Exercise materials:
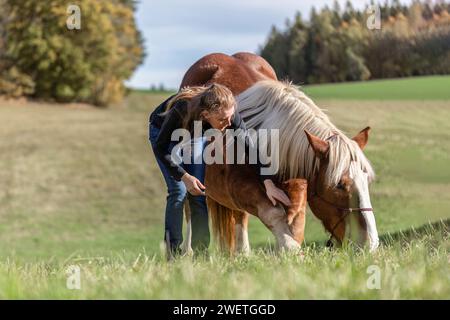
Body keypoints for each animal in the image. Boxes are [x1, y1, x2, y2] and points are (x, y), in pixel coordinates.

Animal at [178, 52, 378, 255]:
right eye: (339, 185)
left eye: (366, 180)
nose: (369, 244)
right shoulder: (238, 186)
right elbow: (274, 214)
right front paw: (290, 249)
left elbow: (294, 226)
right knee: (189, 210)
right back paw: (188, 251)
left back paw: (243, 253)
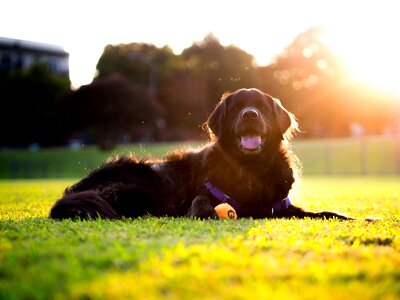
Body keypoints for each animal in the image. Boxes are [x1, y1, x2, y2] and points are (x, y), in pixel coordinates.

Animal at [49, 88, 350, 219]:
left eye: (263, 108)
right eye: (237, 107)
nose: (250, 115)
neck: (250, 170)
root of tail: (77, 188)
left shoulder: (280, 206)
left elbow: (325, 213)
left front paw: (354, 217)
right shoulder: (205, 194)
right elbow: (200, 201)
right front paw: (204, 212)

Problem details:
Return all of the material exactly, without pictures.

Task output:
Body keypoints for each animal in the image. Boxes are [x1, y1, x2, y2] and points are (x, y), in pixel coordinates.

Animal at [178, 52, 378, 255]:
right eye: (339, 185)
left eye: (366, 180)
nose: (369, 244)
right shoulder: (238, 186)
right elbow: (274, 214)
right front paw: (290, 249)
left elbow: (294, 226)
right knee: (189, 210)
right back paw: (188, 251)
left back paw: (243, 253)
Body keypoints for each animal in the image. Boxes are [x1, y1, x2, y2] and points are (x, y), in pixel coordinates.

Animal at [49, 88, 350, 219]:
left eye: (263, 108)
right eye: (237, 107)
nose: (250, 115)
neck: (250, 170)
root of tail: (77, 188)
left shoulder: (280, 206)
left elbow: (325, 213)
left front paw: (354, 217)
right shoulder: (205, 194)
right elbow: (200, 201)
right front paw: (204, 212)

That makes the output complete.